Mas não chega, a anunciada e sempre adiada reforma hospitalar tem de sair de vez da gaveta. Não podemos continuar a conviver com tempos de espera clinicamente inaceitáveis para consultas de especialidade podendo, nalguns casos, ultrapassar o ano! O processo de referenciação tem de ser revisto e os hospitais avaliados pelas suas práticas. A progressiva separação de sectores, visando eliminar conflitos de interesses que todos sabemos existirem a coberto de códigos de ética permissivos, não pode ser mais adiada.

É, também, preciso prosseguir com reformas conducentes a uma maior integração de cuidados, maior transparência dos resultados com avaliação comparativa dos mesmos por sectores de atividade, visando melhorar a eficiência global do SNS.

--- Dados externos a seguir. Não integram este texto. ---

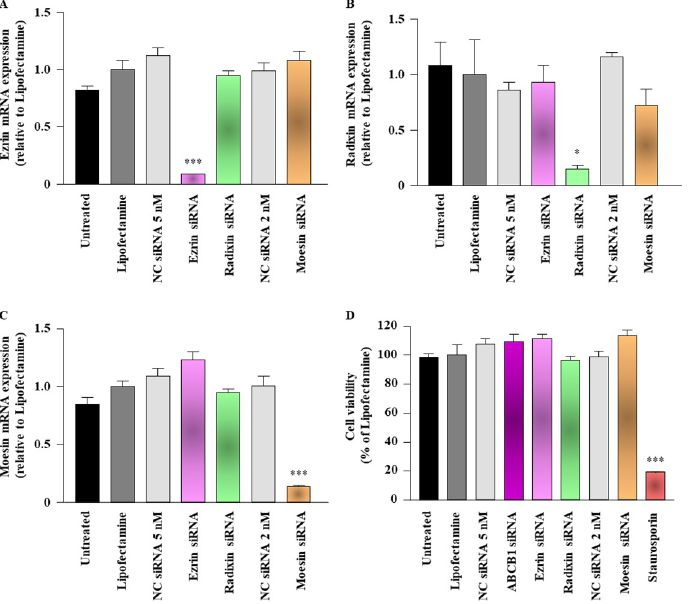
Fig 2. Effect of siRNAs targeting ezrin, radixin, or moesin on the mRNA expression of ezrin, radixin, and moesin (ERM) in LS180 cells. Cells were treated with the transfection medium (Untreated), transfection reagent (Lipofectamine), nontargeting control (NC) siRNA, and specific siRNAs for ezrin, radixin, or moesin and then incubated for 3 days. (A–C) Expression of each mRNA in the cells treated with siRNAs relative to that in cells treated with the transfection reagent alone was measured by real-time quantitative reverse transcription-polymerase chain reaction. n = 3, ��� p < 0.001, � p < 0.05 vs. Lipofectamine. (D) Cell viability was assessed with the PrestoBlue cell viability reagent. Staurosporine was used as a positive control for inducing cell death. n = 4, ��� p < 0.001 vs. Lipofectamine. All data are expressed as the mean ± SEM and were analyzed by one-way ANOVA followed by Tukey’s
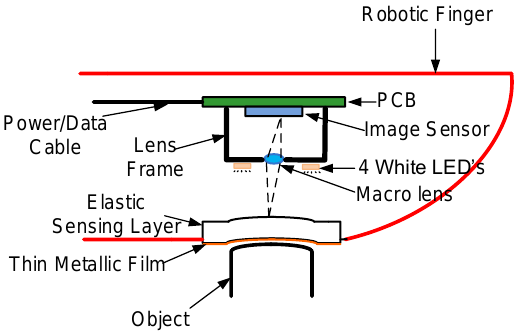
Figure 1. Optical tactile sensor architecture (conceptual).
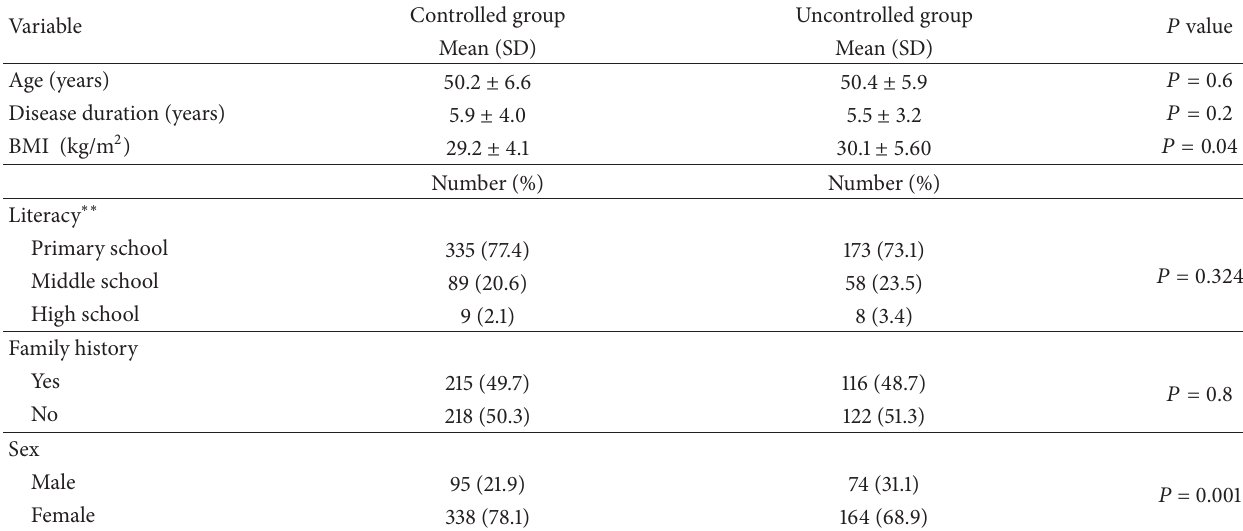
Table 1: Demographic characteristics of patients participating in the study in two controlled and uncontrolled groups.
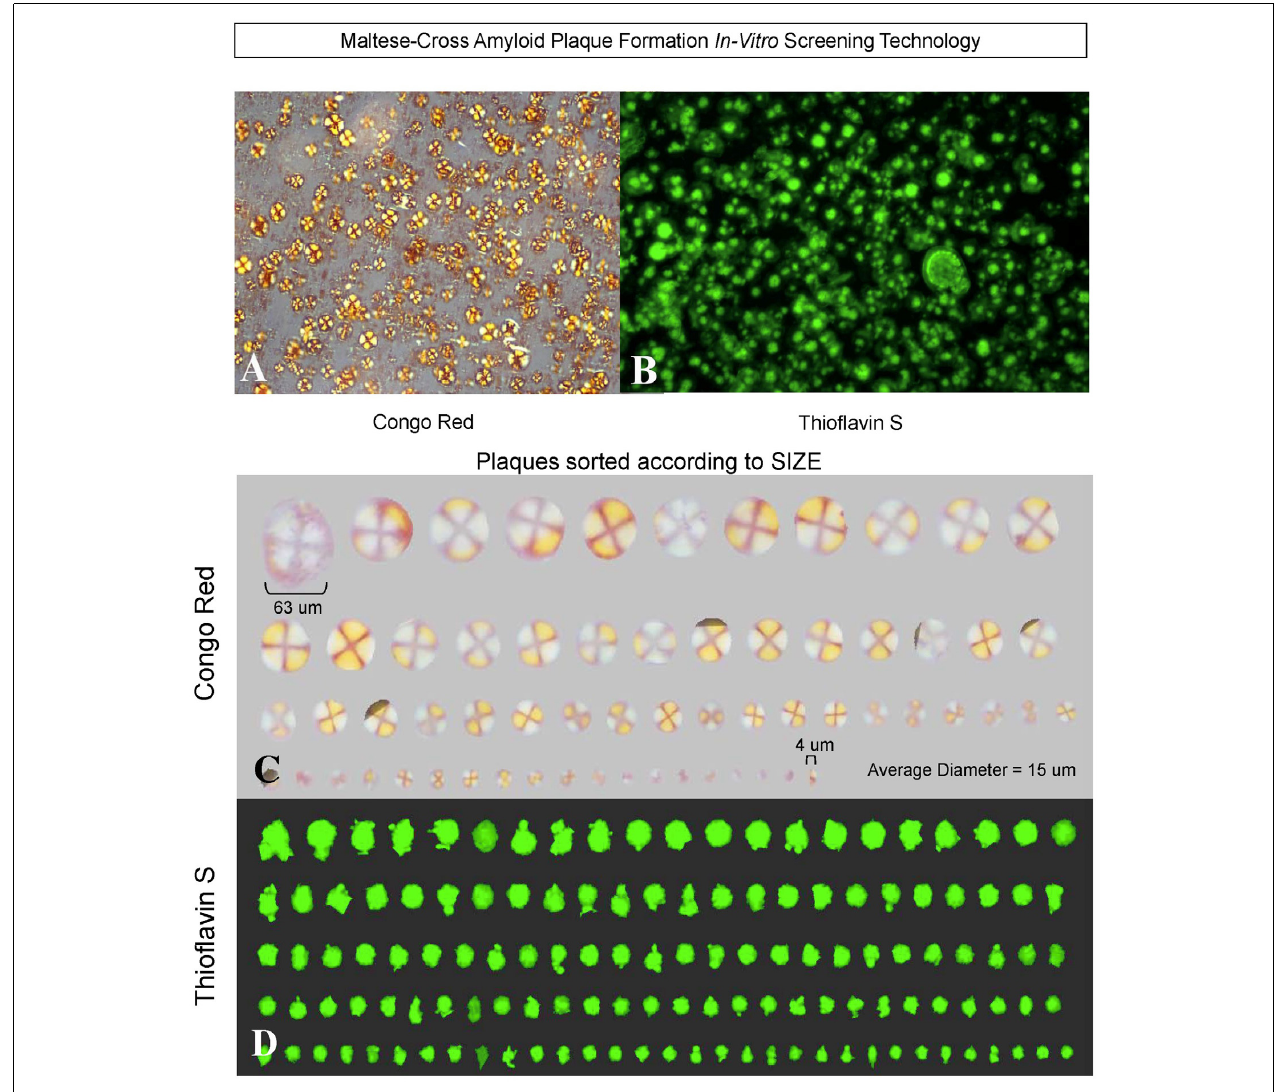
FIGURE 8 | Heparan sulfate GAGs induce A β 1–40 (but not A β 1–42) to form spherical congophilic and thioflavin S maltese-cross amyloid plaques identical to those seen in AD brain. Heparan sulfate GAGs + A β 1–40 (but not A β 1–42) at 1:8 molar ratio (i.e., 50 µ g A β 1–40 in 100 µ l of distilled water with 400 µ g of heparan sulfate) spontaneously form (within minutes) spherical congophilic maltese-cross amyloid plaques (A) and Thioflavin S plaques (B) identical to those observed in AD brain. Spherical maltese-cross amyloid cores were not observed with A β 1–40 or A β 1–42 alone. (C) Congo red plaques formed by A β 1–40 + heparan sulfate GAGs sorted according to size, ranging from 4 µ m up to 63 µ m, with an average diameter of 15 µ m. Note the red-green birefringence of the amyloid cores as viewed under polarized light. Rotation of the polarizer changes the red color to green, and the green color to red (i.e., red/green birefringence). This also occurs identically in the human AD brain following staining with Congo red and viewing brain sections under polarized light. (D) Thioflavin S fluorescence demonstrating the various sizes of amyloid cores formed after incubation of A β 1–40 + heparan sulfate GAGs (Castillo and Snow,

Bem sei que todas estas medidas exigem financiamento e que estamos limitados pelos constrangimentos do País. Porém, também sei que há 500 milhões de Euros que desde 2010, anualmente, foram sub-repticiamente retirados ao SNS para alimentar o sector privado através da eliminação das relações financeiras com os subsistemas públicos. Trazê-los de novo à esfera do SNS é, pois, uma opção política.

 

1) É subscrito um memorando de entendimento pelos Ministros das Finanças e da Administração Pública, da Saúde, da Defesa Nacional e da Administração Interna, com o objectivo de eliminar-se as relações financeiras entre o Serviço Nacional de Saúde (SNS) e a Direcção-Geral de Protecção Social aos Funcionários e Agentes da Administração Pública (ADSE), o Instituto de Acção Social das Forças Armadas (IASFA), os Serviços de Assistência na Doença (SAD) da Guarda Nacional Republicana (GNR) e da Polícia de Segurança Pública (PSP). O Orçamento do Estado passa a financiar directamente o SNS. Como consequência deste memorando, a despesa da ADSE com o Serviço Nacional de Saúde passou de 420.585.000euros em 2009 para 49.974.200 em 2010.